THE DATA
########

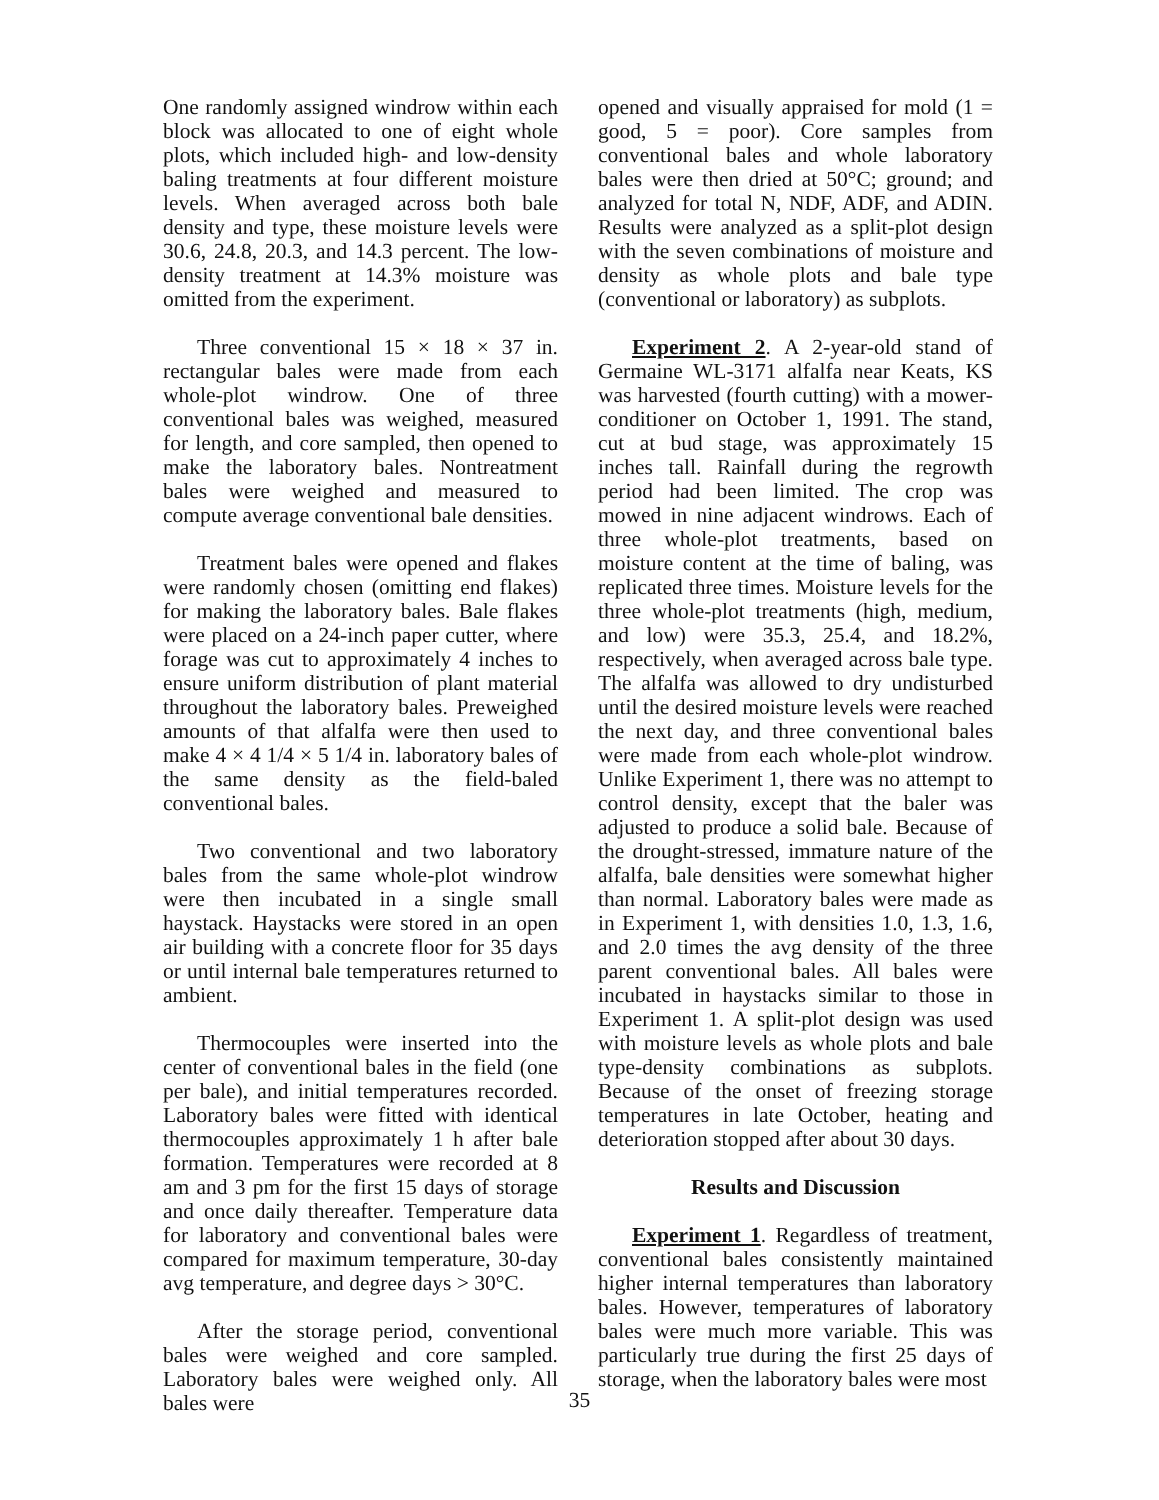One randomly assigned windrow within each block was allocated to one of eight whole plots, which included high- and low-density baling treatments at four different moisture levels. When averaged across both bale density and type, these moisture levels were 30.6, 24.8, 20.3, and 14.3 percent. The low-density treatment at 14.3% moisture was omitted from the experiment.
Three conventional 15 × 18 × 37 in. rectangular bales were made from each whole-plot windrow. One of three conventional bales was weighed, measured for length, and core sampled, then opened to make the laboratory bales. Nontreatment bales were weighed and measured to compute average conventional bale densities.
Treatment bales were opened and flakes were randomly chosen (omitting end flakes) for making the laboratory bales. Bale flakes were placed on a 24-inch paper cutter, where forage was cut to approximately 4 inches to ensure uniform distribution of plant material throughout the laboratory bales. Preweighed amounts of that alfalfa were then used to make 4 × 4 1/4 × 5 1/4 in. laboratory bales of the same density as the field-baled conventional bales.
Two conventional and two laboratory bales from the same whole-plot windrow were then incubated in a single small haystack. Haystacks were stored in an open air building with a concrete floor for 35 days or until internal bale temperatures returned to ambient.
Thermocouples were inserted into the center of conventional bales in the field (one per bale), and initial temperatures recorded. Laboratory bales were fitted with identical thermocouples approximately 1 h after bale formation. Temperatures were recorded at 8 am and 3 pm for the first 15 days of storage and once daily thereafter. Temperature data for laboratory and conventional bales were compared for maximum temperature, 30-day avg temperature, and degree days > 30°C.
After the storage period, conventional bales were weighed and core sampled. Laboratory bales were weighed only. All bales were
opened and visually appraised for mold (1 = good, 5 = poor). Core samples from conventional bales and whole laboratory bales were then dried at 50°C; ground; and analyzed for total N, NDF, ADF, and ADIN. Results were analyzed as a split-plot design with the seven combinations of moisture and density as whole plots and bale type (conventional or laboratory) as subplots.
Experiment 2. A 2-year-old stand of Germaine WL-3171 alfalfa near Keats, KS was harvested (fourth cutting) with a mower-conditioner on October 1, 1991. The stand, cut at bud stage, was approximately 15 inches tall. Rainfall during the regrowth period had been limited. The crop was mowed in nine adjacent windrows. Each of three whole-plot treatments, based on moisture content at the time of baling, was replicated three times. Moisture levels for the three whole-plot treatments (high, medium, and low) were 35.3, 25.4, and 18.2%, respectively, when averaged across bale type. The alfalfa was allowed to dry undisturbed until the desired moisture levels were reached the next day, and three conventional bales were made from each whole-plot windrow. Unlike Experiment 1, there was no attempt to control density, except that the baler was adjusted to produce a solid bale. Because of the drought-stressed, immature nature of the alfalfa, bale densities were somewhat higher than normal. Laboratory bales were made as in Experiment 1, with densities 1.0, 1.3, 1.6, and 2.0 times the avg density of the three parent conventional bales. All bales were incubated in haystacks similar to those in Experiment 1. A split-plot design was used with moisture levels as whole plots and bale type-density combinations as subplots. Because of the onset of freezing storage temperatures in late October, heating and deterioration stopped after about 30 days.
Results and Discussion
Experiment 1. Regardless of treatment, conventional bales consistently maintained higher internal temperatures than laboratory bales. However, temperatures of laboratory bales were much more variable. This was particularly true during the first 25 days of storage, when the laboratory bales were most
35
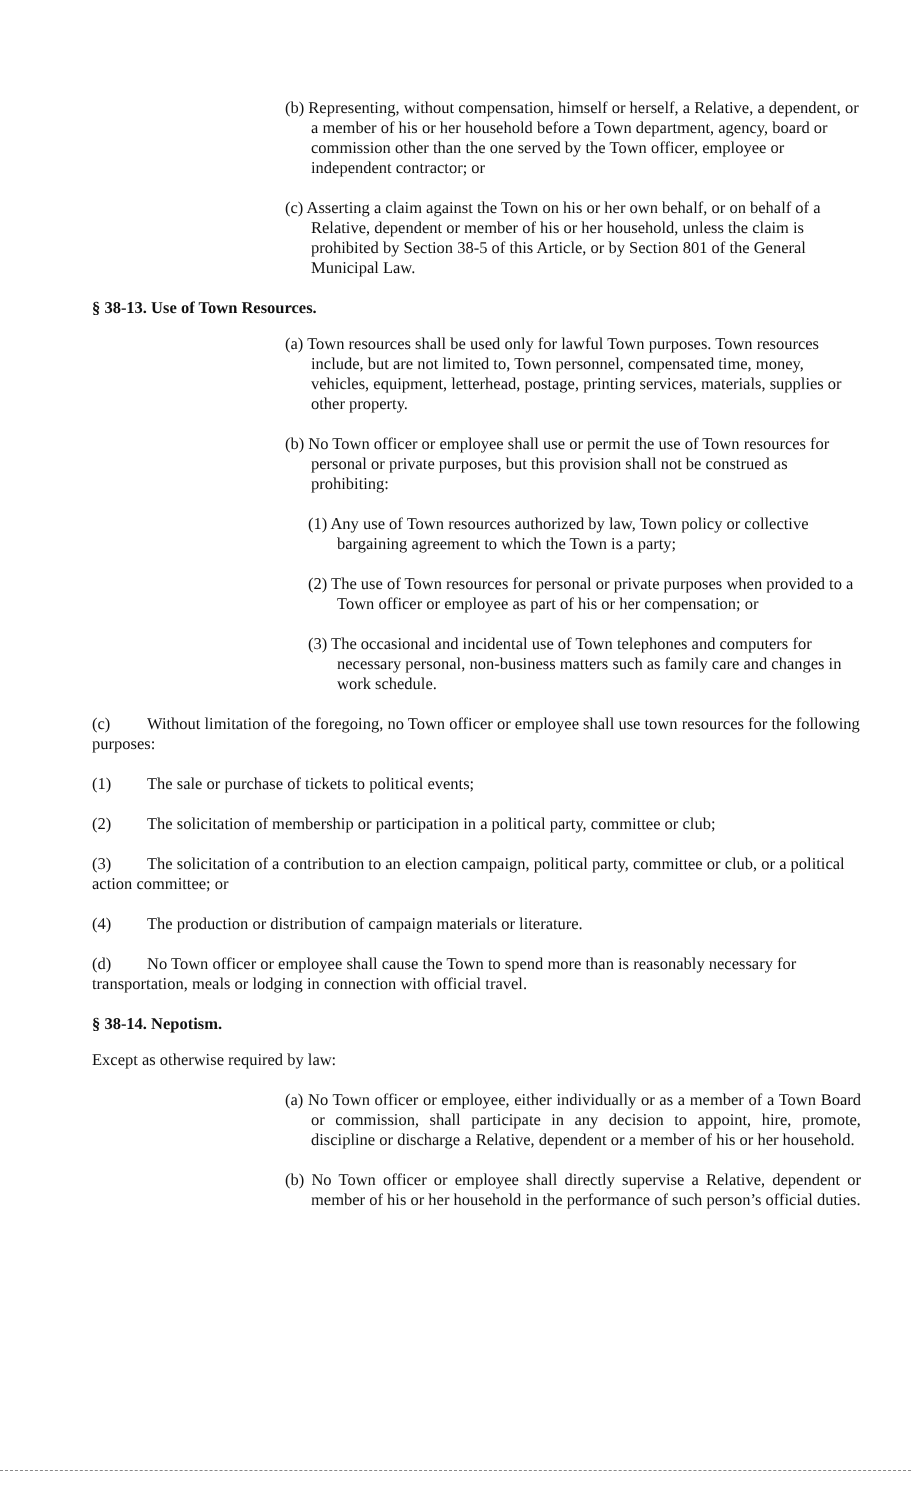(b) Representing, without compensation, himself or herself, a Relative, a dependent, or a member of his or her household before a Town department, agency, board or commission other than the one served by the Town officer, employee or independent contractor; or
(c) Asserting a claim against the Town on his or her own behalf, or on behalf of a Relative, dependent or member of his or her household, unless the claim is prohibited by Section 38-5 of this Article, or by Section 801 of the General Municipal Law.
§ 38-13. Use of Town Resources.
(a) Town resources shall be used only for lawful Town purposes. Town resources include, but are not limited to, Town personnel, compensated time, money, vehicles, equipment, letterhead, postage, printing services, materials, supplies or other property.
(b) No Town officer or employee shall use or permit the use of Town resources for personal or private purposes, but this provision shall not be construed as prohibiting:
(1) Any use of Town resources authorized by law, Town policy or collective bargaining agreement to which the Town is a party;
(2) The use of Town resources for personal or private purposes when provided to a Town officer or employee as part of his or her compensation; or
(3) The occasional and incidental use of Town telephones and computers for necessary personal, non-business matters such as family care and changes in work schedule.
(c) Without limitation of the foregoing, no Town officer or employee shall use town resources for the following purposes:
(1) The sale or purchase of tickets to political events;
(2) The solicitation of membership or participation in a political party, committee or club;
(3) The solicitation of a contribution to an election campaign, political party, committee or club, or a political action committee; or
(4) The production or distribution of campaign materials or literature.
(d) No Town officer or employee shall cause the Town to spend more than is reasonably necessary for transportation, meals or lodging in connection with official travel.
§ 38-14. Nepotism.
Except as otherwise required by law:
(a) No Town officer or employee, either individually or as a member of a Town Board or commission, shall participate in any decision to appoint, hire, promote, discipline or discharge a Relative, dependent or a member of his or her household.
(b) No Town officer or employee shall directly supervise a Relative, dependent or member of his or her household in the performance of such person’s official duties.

########

PROBLEM REQUIREMENTS
Look through the entries, and return every line that the word "only" appears in.

ANSWER SECTION
After the storage period, conventional bales were weighed and core sampled. Laboratory bales were weighed only. All bales were
(a) Town resources shall be used only for lawful Town purposes. Town resources include, but are not limited to, Town personnel, compensated time, money, vehicles, equipment, letterhead, postage, printing services, materials, supplies or other property.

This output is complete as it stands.